→ **INFORMAZIONI FORNITE**
########

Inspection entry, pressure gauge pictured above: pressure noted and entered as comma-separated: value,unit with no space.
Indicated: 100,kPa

########

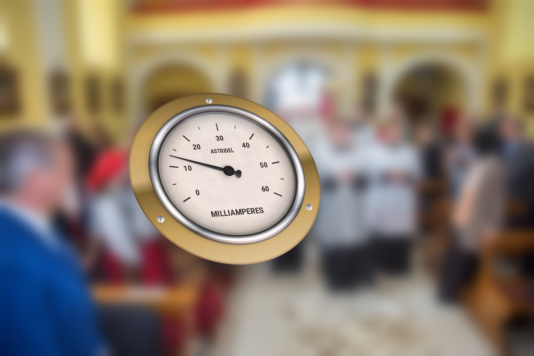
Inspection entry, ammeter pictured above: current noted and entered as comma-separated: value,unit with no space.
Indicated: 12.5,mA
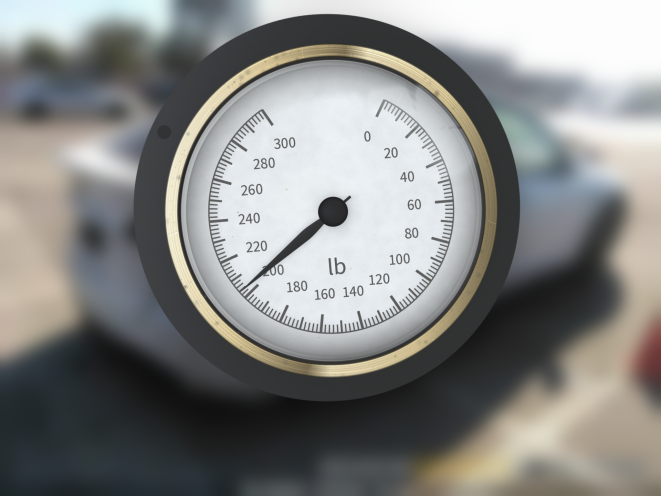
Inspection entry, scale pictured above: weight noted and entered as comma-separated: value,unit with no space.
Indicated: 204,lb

########

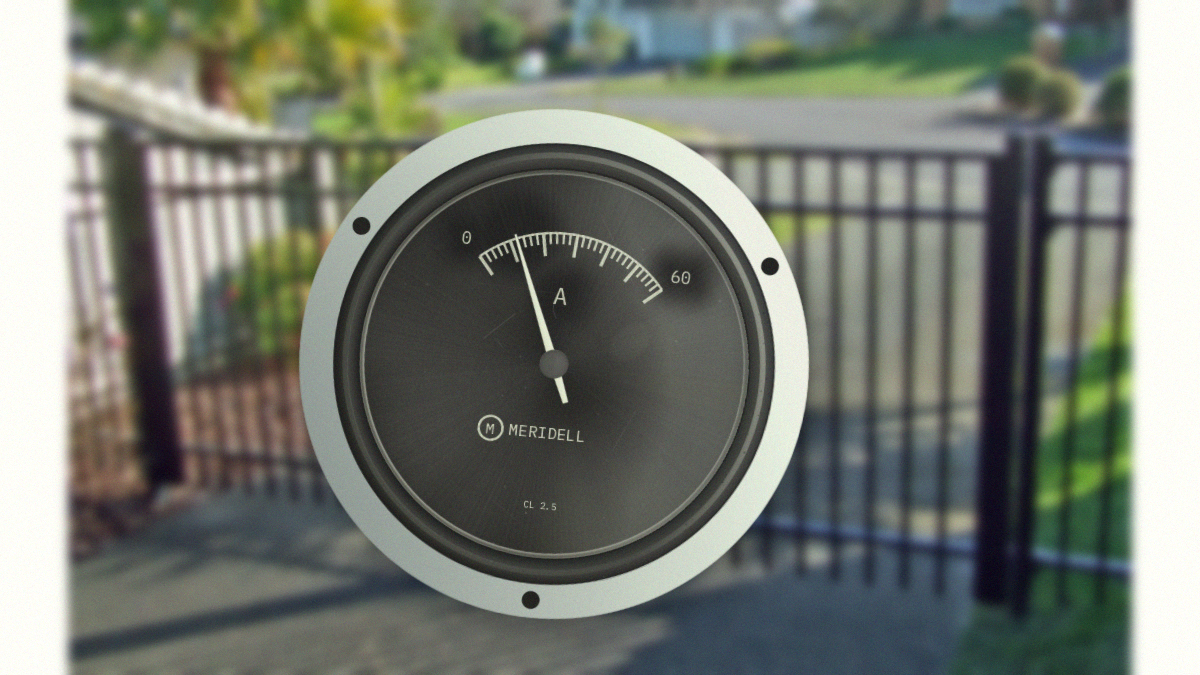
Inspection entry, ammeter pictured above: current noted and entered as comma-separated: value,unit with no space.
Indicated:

########

Riscrivi le righe a partire da quella che contiene "Inspection entry, pressure" fino a quella che contiene "Indicated: 100,kPa", sostituendo "gauge" con "dial" e lasciando tutto il resto com'è.

→ **RISULTATO DEL COMPITO**
Inspection entry, pressure dial pictured above: pressure noted and entered as comma-separated: value,unit with no space.
Indicated: 100,kPa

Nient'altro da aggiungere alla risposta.